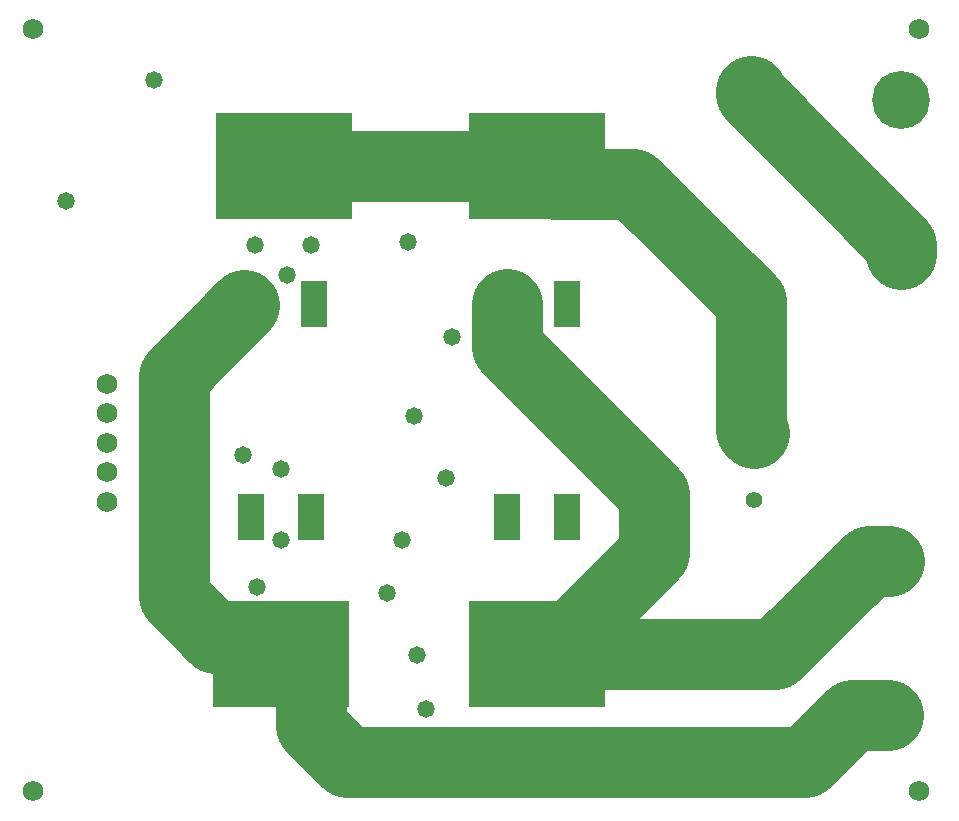
<source format=gbr>
%TF.GenerationSoftware,Altium Limited,Altium Designer,20.0.12 (288)*%
G04 Layer_Color=16711935*
%FSLAX44Y44*%
%MOMM*%
%TF.FileFunction,Soldermask,Bot*%
%TF.Part,Single*%
G01*
G75*
%TA.AperFunction,NonConductor*%
%ADD28C,6.0000*%
%ADD29C,1.5000*%
%TA.AperFunction,SMDPad,CuDef*%
%ADD30R,11.6332X9.0932*%
%ADD31R,2.2832X4.0132*%
%TA.AperFunction,ComponentPad*%
%ADD32C,1.4032*%
%ADD33R,1.4032X1.4032*%
%TA.AperFunction,TestPad*%
%ADD34C,4.9000*%
%TA.AperFunction,ViaPad*%
%ADD35C,1.7272*%
%TA.AperFunction,ComponentPad*%
%ADD36C,3.2032*%
%ADD37C,1.7272*%
%TA.AperFunction,ViaPad*%
%ADD38C,1.4732*%
D28*
X293141Y52500D02*
X681000D01*
X146460Y192638D02*
X181647Y157450D01*
X146460Y379460D02*
X206500Y439500D01*
X681000Y52500D02*
X720500Y92000D01*
X751500D01*
X181647Y157450D02*
X234350D01*
X263250Y82391D02*
Y115850D01*
Y82391D02*
X293141Y52500D01*
X146460Y192638D02*
Y379460D01*
X429200Y403300D02*
X553297Y279203D01*
X429200Y403300D02*
Y440000D01*
X656000Y143500D02*
X735000Y222500D01*
X752500D01*
X481750Y157950D02*
X553297Y229497D01*
Y279203D01*
X454600Y143500D02*
X469050Y157950D01*
X454600Y143500D02*
X481750D01*
X656000D01*
X469050Y157950D02*
X481750D01*
X635000Y617500D02*
X762500Y490000D01*
X635000Y617500D02*
Y620000D01*
X762500Y482500D02*
Y490000D01*
X239600Y556500D02*
X454600D01*
X469050Y542050D02*
X535450D01*
X635000Y442500D01*
Y410000D02*
Y442500D01*
Y333000D02*
Y410000D01*
Y333000D02*
X637500Y330500D01*
X239600Y556500D02*
X239600Y556500D01*
X454600Y556500D02*
X469050Y542050D01*
X454600Y556500D02*
X454600Y556500D01*
D29*
X236100Y143000D02*
X263250Y115850D01*
X273050Y106050D01*
X206500Y439500D02*
X214000Y447000D01*
X206500Y439500D02*
X213200D01*
X453760Y142660D02*
X454600Y143500D01*
X239600Y556500D02*
X242500Y553600D01*
X226900Y556500D02*
X239600D01*
D30*
X454600Y556500D02*
D03*
Y143500D02*
D03*
X239600Y556500D02*
D03*
X237100Y143500D02*
D03*
D31*
X429200Y440000D02*
D03*
X480000D02*
D03*
X429200Y260000D02*
D03*
X480000D02*
D03*
X265000Y440000D02*
D03*
X214200D02*
D03*
X211700Y260000D02*
D03*
X262500D02*
D03*
D32*
X637500Y274500D02*
D03*
D33*
Y330500D02*
D03*
D34*
X762500Y612500D02*
D03*
Y482500D02*
D03*
X752500Y222500D02*
D03*
Y92500D02*
D03*
D35*
X27500Y672500D02*
D03*
Y27500D02*
D03*
X777500D02*
D03*
Y672500D02*
D03*
D36*
X635000Y410000D02*
D03*
Y620000D02*
D03*
D37*
X90000Y272500D02*
D03*
Y297500D02*
D03*
Y322500D02*
D03*
Y347500D02*
D03*
Y372500D02*
D03*
D38*
X345000Y492500D02*
D03*
X55000Y527500D02*
D03*
X205000Y312500D02*
D03*
X339840Y240000D02*
D03*
X382500Y412500D02*
D03*
X262500Y490000D02*
D03*
X242500Y465000D02*
D03*
X352660Y142660D02*
D03*
X360000Y97500D02*
D03*
X350000Y345000D02*
D03*
X217500Y200000D02*
D03*
X237500Y300000D02*
D03*
Y240000D02*
D03*
X327500Y195000D02*
D03*
X377500Y292500D02*
D03*
X130000Y630000D02*
D03*
X215000Y490000D02*
D03*
%TF.MD5,b304087c30709d169c5e62b9c5f47389*%
M02*

</source>
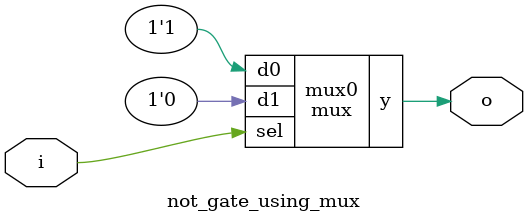
<source format=sv>

module mux
(
  input  d0, d1,
  input  sel,
  output y
);

  assign y = sel ? d1 : d0;

endmodule

//----------------------------------------------------------------------------
// Task
//----------------------------------------------------------------------------

module not_gate_using_mux
(
    input  i,
    output o
);

  // Task:
  // Implement not gate using instance(s) of mux,
  // constants 0 and 1, and wire connections

  mux mux0(.d0(1'b1), .d1(1'b0), .sel(i), .y(o));

endmodule

</source>
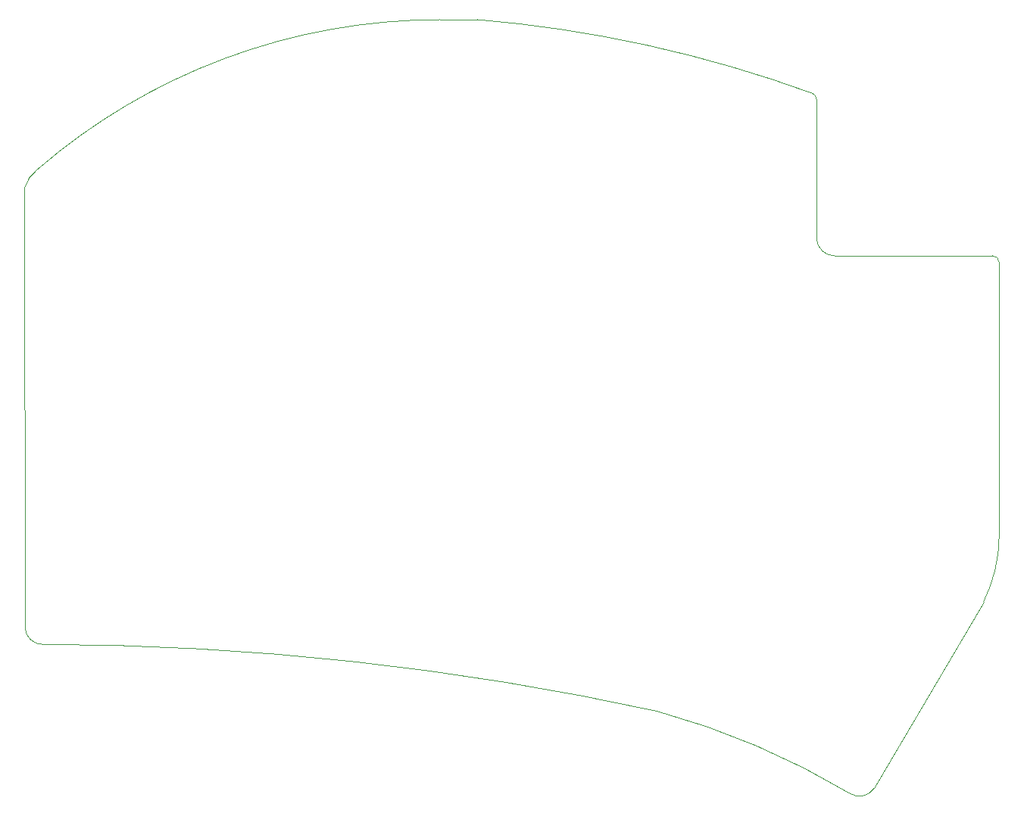
<source format=gbr>
%TF.GenerationSoftware,KiCad,Pcbnew,6.99.0-a9ca49a600~144~ubuntu20.04.1*%
%TF.CreationDate,2022-01-03T10:19:33+02:00*%
%TF.ProjectId,half-swept,68616c66-2d73-4776-9570-742e6b696361,rev?*%
%TF.SameCoordinates,Original*%
%TF.FileFunction,Profile,NP*%
%FSLAX46Y46*%
G04 Gerber Fmt 4.6, Leading zero omitted, Abs format (unit mm)*
G04 Created by KiCad (PCBNEW 6.99.0-a9ca49a600~144~ubuntu20.04.1) date 2022-01-03 10:19:33*
%MOMM*%
%LPD*%
G01*
G04 APERTURE LIST*
%TA.AperFunction,Profile*%
%ADD10C,0.050000*%
%TD*%
G04 APERTURE END LIST*
D10*
X127647000Y-69850000D02*
X127635000Y-75987850D01*
X127635000Y-62484000D02*
X127647000Y-69850000D01*
X69291777Y-18200679D02*
X65090389Y-18206139D01*
X125888303Y-83312000D02*
G75*
G03*
X127635000Y-75987850I-15027155J7454099D01*
G01*
X125888304Y-83312000D02*
X113670000Y-104149265D01*
X65090389Y-18206139D02*
G75*
G03*
X20117000Y-34963000I0J-68730000D01*
G01*
X109257002Y-44614917D02*
X126885000Y-44612000D01*
X107222001Y-42683999D02*
X107222045Y-27137419D01*
X127635000Y-45362000D02*
X127635000Y-62484000D01*
X18730254Y-86245024D02*
G75*
G03*
X20768000Y-88081119I1977999J146416D01*
G01*
X89409134Y-95561945D02*
G75*
G03*
X20768000Y-88081119I-69219172J-316475508D01*
G01*
X110938000Y-104748000D02*
G75*
G03*
X113670000Y-104149265I1070000J1650000D01*
G01*
X106787290Y-26456889D02*
G75*
G03*
X69291777Y-18200679I-49442848J-135273414D01*
G01*
X107222002Y-42683999D02*
G75*
G03*
X109257002Y-44614917I1999998J69999D01*
G01*
X20117000Y-34963000D02*
G75*
G03*
X18690055Y-36976702I2445000J-3245000D01*
G01*
X110938000Y-104748000D02*
G75*
G03*
X89409134Y-95561946I-44316000J-74040000D01*
G01*
X107222045Y-27137419D02*
G75*
G03*
X106787290Y-26456889I-750000J0D01*
G01*
X18690055Y-36976702D02*
X18730254Y-86245024D01*
X127635000Y-45362000D02*
G75*
G03*
X126885000Y-44612000I-750000J0D01*
G01*
M02*

</source>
------------------------------------------------
**Problem to work on**
Scan the material above for lines holding "format" and copy each of them.

**Solution to this exercise**
<source format=gbr>
<source format=sv>
<source format=gbr>
G04 Gerber Fmt 4.6, Leading zero omitted, Abs format (unit mm)*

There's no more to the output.